Tuesday, July 8, 2008

Special Needs Children Should Get Better Options

Looks like Virgina is in the same boat as Missouri. We need and want legislation passed that would give children with special needs the opportunity to chose their schools...private or public. The 2008 legislative session, a bill was debated that would do just that. Unfortunately, it did not pass. The blame for this should be on the teacher unions and their fear of school choice. When someone thinks of teacher unions, they may think, well they are teachers, they must be looking for the best solution for the children...Wrong! They are out to serve themselves and the heads of these unions are making huge salaries while the children are still suffering. The unions are strong and powerful, have millions of dollars in lobbying efforts, and make people think they know what is best.

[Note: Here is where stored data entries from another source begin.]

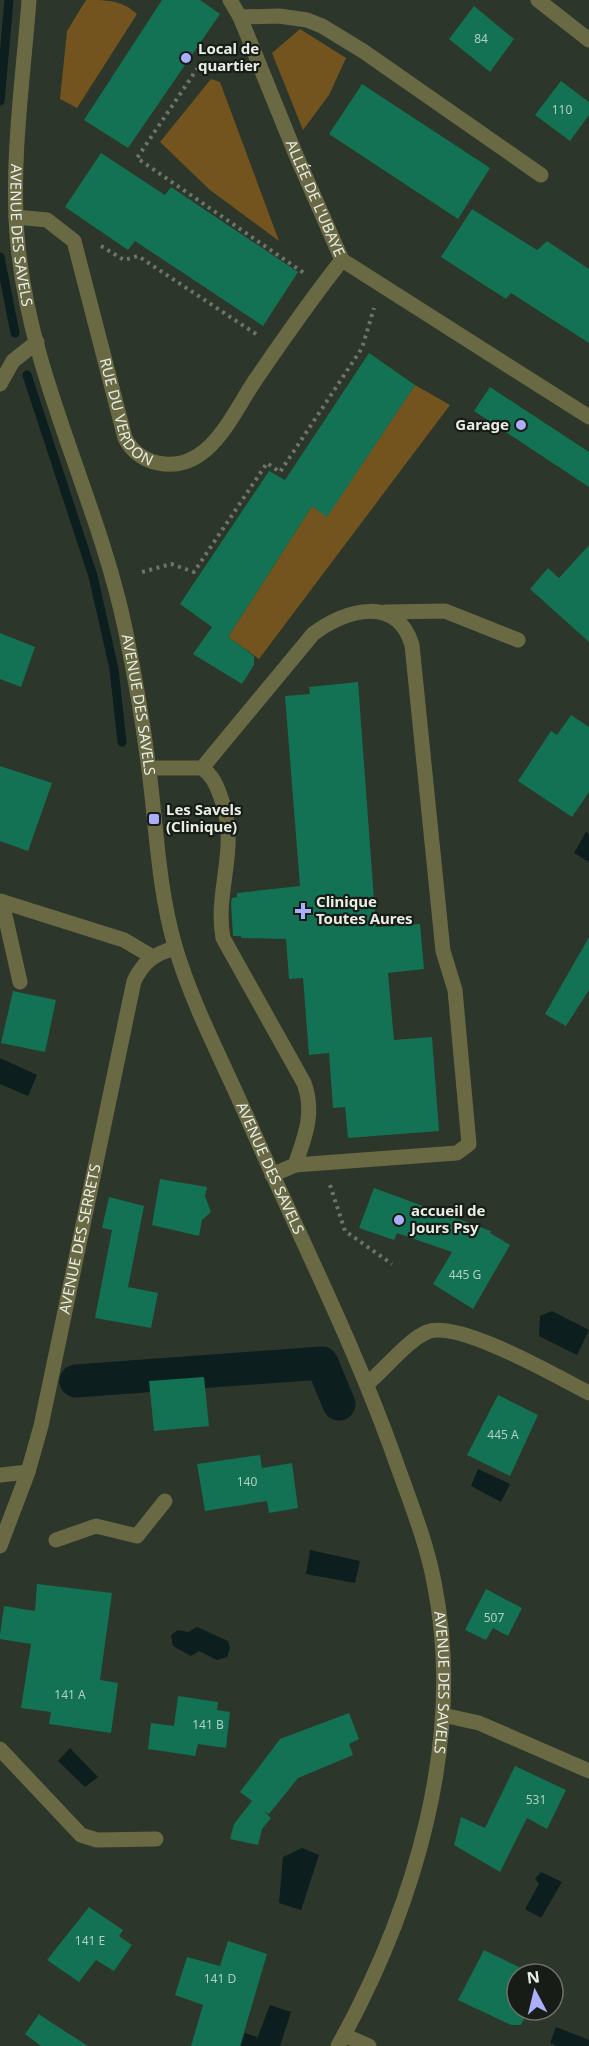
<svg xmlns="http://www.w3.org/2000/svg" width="589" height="2046" viewBox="0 0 589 2046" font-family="'Noto Sans',sans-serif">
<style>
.green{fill:#73541f}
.water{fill:#0c1e1e}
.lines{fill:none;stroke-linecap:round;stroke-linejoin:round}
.stream{stroke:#0c1e1e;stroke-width:9}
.canal{stroke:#0c1e1e;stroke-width:33}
.building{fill:#127253}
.path{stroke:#6d756b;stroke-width:4;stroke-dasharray:3 4.5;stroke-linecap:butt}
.minor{stroke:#696944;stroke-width:15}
.poi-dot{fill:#abaffb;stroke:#181c16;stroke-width:2}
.labels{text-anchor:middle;stroke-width:4.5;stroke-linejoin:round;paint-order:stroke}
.number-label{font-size:12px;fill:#b2cfc1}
.poi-label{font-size:15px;font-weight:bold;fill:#e8eee6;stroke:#181c16;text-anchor:start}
.street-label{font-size:15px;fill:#e8eee6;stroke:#181c16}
</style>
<rect width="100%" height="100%" fill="#2d362a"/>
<path class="green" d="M86 0C107 0 122 0 137 14L77 108 60 99 67 31Z
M300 29 346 58 329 95 303 130 272 53Z
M211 79 220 82 279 241 210 190 160 142Z
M415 385 450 405 259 659 228 637 312 506 327 516Z"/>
<path class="water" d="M586 832 589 834V862L574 853Z
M0 1058 37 1075 28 1096 0 1084Z
M552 1311 589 1330 577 1355 539 1336 540 1316Z
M478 1469 510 1484 501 1502 471 1486Z
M310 1550 360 1561 355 1583 306 1574Z
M197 1627 228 1641 230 1648 227 1657 217 1660 199 1651 191 1656 173 1646 171 1635 178 1630 188 1632Z
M70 1748 98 1777 85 1787 58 1761Z
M302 1848 319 1855 301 1910 279 1903 283 1857Z
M541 1872 562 1882 541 1918 525 1909 539 1884 535 1879Z
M270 2005 291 2012 280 2046H241L245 2033 257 2037 255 2044Z
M556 2027 589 2040V2046H557L550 2043Z"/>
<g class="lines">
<path class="stream" d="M0 101 9 0
M0 257 15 333
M27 375 93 576 114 669 122 742"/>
<path class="canal" d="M76 1381 322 1363 339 1404"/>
</g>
<path class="building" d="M162 0H200L220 14 128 148 84 120Z
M474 6 514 39 490 72 449 39Z
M561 81 589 102V115L570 141 535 115Z
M362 84 490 168 458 219 329 134Z
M101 153 165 195 171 187 298 272 263 326 135 241 128 250 65 207Z
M472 209 537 250 547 241 589 269V343L511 293 506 299 441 257Z
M369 353 415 385 327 517 312 506 228 637 254 656V665L242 684 193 654 212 627 180 604 269 471 285 480Z
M490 387 589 452V487L474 411Z
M589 545V642L530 589 548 568 559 578Z
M0 633 35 647 21 687 0 679Z
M358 682 376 927 420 924 424 969 388 973 394 1040 432 1037 439 1131 348 1138 345 1107 333 1108 329 1053 309 1055 303 978 289 979 286 939 241 938V936H233L231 903 232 898 237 897V893L300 886 285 696 310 694 309 687Z
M571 715 589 727V792L572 817 518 781 551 731 557 735Z
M0 766 52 783 28 851 0 841Z
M589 937V990L566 1026 545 1014Z
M13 991 56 1000 45 1052 1 1043Z
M160 1179 207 1187 205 1196 211 1212 202 1220 199 1236 152 1225Z
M374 1188 491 1231 490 1233 510 1245 473 1309 433 1284 452 1252 397 1233 394 1240 359 1228Z
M109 1197 144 1206 128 1287 158 1293 151 1328 95 1318 112 1230 102 1228Z
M204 1377 209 1426 154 1431 149 1381Z
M498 1395 538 1415 510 1476 467 1455Z
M260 1455 262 1468 292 1463 298 1508 269 1513 267 1501 205 1511 197 1464Z
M37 1584 112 1593 100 1680 118 1683 111 1733 49 1724 51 1712 21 1708 31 1644 0 1639V1635L4 1606 35 1611Z
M486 1589 522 1608 508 1636 493 1628 486 1640 465 1630Z
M178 1696 218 1702 217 1710 230 1712 226 1748 198 1744 195 1756 148 1749 151 1723 174 1726Z
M349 1713 359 1739 349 1744 353 1755 298 1778 269 1814 264 1811 271 1818 262 1829 258 1845 230 1839 234 1824 252 1801 240 1792 280 1739Z
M515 1766 566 1790 547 1829 527 1818 500 1872 454 1845 461 1817 485 1828Z
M89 1907 123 1930 119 1936 132 1945 114 1971 96 1960 79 1982 47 1960Z
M228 1941 267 1954 240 2046H191L203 2005 175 1995 187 1957 220 1966Z
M484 1950 533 1974H517V2010H528L521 2025H511L458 2000Z
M39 2014 49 2021 88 2046H41L25 2034Z"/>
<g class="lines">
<path class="path" d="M234 67 219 64 199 66 137 158 304 273
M101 246 124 260 138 256 259 336
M142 572 171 564 194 572 267 463 280 472 362 348 374 308
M330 1185 345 1231 392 1264"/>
<g class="minor">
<path id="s1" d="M29 0C23 81 10 165 18 246 31 379 98 499 125 628 136 681 145 734 151 787 157 840 160 895 175 946 192 1004 222 1060 246 1115 296 1230 353 1341 395 1459 409 1499 426 1540 434 1582 466 1740 414 1909 338 2046"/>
<path id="s2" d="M230 0 240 17 296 155 342 260 589 417"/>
<path d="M538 0 589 40"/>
<path d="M240 17 279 16 307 20 322 26 363 51 541 175"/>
<path id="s3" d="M16 217 47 220 74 241 125 438C139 465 174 472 199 455 223 439 238 406 254 382 282 341 311 299 342 260"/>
<path d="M0 384 13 361 37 342"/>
<path d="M385 612 445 611 518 640"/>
<path d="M149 768H202C212 775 216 784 220 795 241 847 214 889 223 938L304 1083C315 1112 305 1137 295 1165L272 1175"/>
<path d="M202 768 313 634C346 609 397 595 412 645L443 951 455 990 469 1144 457 1153 295 1165"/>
<path d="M0 901 124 940 151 956"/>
<path d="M2 902 20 982"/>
<path d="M368 1383C385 1369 408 1340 427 1332 458 1319 557 1377 589 1393"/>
<path d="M0 1475 28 1472"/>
<path d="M56 1540 96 1526 137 1536 165 1501"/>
<path id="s4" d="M0 1546 28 1472 41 1426 134 981C144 961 154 954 175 948"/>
<path d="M443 1715 479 1723 589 1771"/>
<path d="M0 1749 81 1835 97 1840 156 1839"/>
<path d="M344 2035 369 2046"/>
</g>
</g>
<g class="poi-dot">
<circle cx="186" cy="58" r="6"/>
<circle cx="521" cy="425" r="6"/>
<rect x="148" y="813" width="12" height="12" rx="3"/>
<path d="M300 902h6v6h6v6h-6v6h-6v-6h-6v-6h6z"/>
<circle cx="399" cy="1220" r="6"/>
</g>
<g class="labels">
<g class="number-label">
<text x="481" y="43">84</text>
<text x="562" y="114">110</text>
<text x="465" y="1279">445 G</text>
<text x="503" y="1439">445 A</text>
<text x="247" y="1486">140</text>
<text x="494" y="1622">507</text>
<text x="70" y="1699">141 A</text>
<text x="208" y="1729">141 B</text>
<text x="536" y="1804">531</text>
<text x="90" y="1945">141 E</text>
<text x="220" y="1983">141 D</text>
</g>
<g class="poi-label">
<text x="198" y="54">Local de<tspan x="198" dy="17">quartier</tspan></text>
<text x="509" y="430" text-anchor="end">Garage</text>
<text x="166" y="815">Les Savels<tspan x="166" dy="17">(Clinique)</tspan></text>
<text x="316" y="907">Clinique<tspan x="316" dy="17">Toutes Aures</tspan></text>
<text x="411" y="1216">accueil de<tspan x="411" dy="17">Jours Psy</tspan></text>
</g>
<g class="street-label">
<text dy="5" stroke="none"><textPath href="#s2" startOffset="216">ALLÉE DE L'UBAYE</textPath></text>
<text dy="5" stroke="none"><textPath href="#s1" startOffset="236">AVENUE DES SAVELS</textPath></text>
<text dy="5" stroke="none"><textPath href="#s3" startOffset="246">RUE DU VERDON</textPath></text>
<text dy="5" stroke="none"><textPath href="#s1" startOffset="722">AVENUE DES SAVELS</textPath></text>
<text dy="5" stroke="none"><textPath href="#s1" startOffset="1208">AVENUE DES SAVELS</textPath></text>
<text dy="5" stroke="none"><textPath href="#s4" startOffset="318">AVENUE DES SERRETS</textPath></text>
<text dy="5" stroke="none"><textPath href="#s1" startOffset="1755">AVENUE DES SAVELS</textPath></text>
</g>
</g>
<g transform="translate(535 1992) rotate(353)"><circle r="28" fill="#181c16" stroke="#6b7069" stroke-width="1.5"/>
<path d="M0-4.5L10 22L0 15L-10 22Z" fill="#abaffb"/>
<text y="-9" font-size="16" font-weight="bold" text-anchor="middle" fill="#e8eee6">N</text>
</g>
</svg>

Teachers are not bad...in fact, I love and appreciate them, however, the unions make it difficult for them by negatively influencing their opinions...like a little brainwashing powerful machine. Its quite unfortunate.
This article, taken from The Daily Press, discusses the benefits to a choice program for special needs children:

Grants boost special ed

July 2, 2008

Thomas Jefferson, a strong proponent of public education in Virginia, believed that every child should "be in reach of a central school." More than 200 years later, Jefferson's vision has been realized, but the nearest public school is not always the best for every child. This is especially true for children with physical or mental disabilities. Virginia parents tell sad stories of inadequate services at public schools, where students can fail despite having their own individualized educational programs. Dissatisfied parents' current only recourse, besides paying for private tuition on top of their property and other taxes, is a due-process hearing or lawsuit, which is time-consuming, stressful and costly for all involved.

Several states have begun to address these challenges by offering scholarships to special-education students. One of the most successful of these programs is Florida's McKay Scholarship Program for Students with Disabilities. Recipients receive scholarships to attend the public or private schools of their choice; scholarship amounts are equivalent to what the taxpayers would have spent on their education in their local public schools. During the 2006-07 school year, it provided scholarships to 18,273 special-needs students becoming the largest educational-choice program in the United States.

For three consecutive years, state Sen. Walter Stosch has sponsored legislation to create a similar program in Virginia, which would provide a grant of up to $10,000 annually for any special-education student to use at a nonsectarian Virginia school of his family's choice.

A program like Stosch's could give Virginia's disabled students and their families more choice to seek out the best education for their individual situations, for example by selecting a school with a small staff that specializes in certain disabilities, such as autism or emotional disturbance. At the same time, such a scholarship program could actually help school districts save tax dollars. According to a study by Susan Aud, if Virginia provides tuition assistance grants of $5,000 apiece to parents of students with special needs, "the average school division would gain a net fiscal benefit of $5,214 from revenue sources that do not vary with enrollment (leaving these funds in school divisions even after students depart), and an additional net fiscal benefit of $6,729 because their reduction in special-ed costs would greatly exceed their reduction in per-student funding." That adds up to $11,943 in financial gain to the school district for each student in the first year of participation.

Special-education spending varies widely across Virginia school districts. Applying Aud's statewide average of $11,943, and assuming a 4 percent participation rate (based on Florida's experience with McKay scholarships), we can paint an impression of how much tuition assistance grants, TAGs, might save individual districts.

Richmond, Norfolk and Newport News each had approximately 5,000 special education students in 2005. If 200 of these students, or 4 percent, left their districts, the district would gain more than $2 million in the year the students departed, based on Aud's figure of $11,943 each. A district the size of Roanoke County, with more than 2,000 disabled students, could gain more than $1 million. A smaller district like Fredericksburg, with around 400 special-ed students, could gain nearly $200,000.

As with any needed service, freedom of choice is vital to quality education. This is especially true for students whose needs require customized instruction. Unlike public schools, which have limited funding to provide special services, private schools have incentives to satisfy families.

Allowing Virginia families to enjoy the same opportunities as their Florida counterparts to use at least part of the funds that would be spent on their children in public schools on education in the setting of their choice would better meet the needs of these students, save taxpayers' money and further the spirit of Jefferson's vision.

Carbone is an adjunct scholar at The Lexington Institute in Fairfax.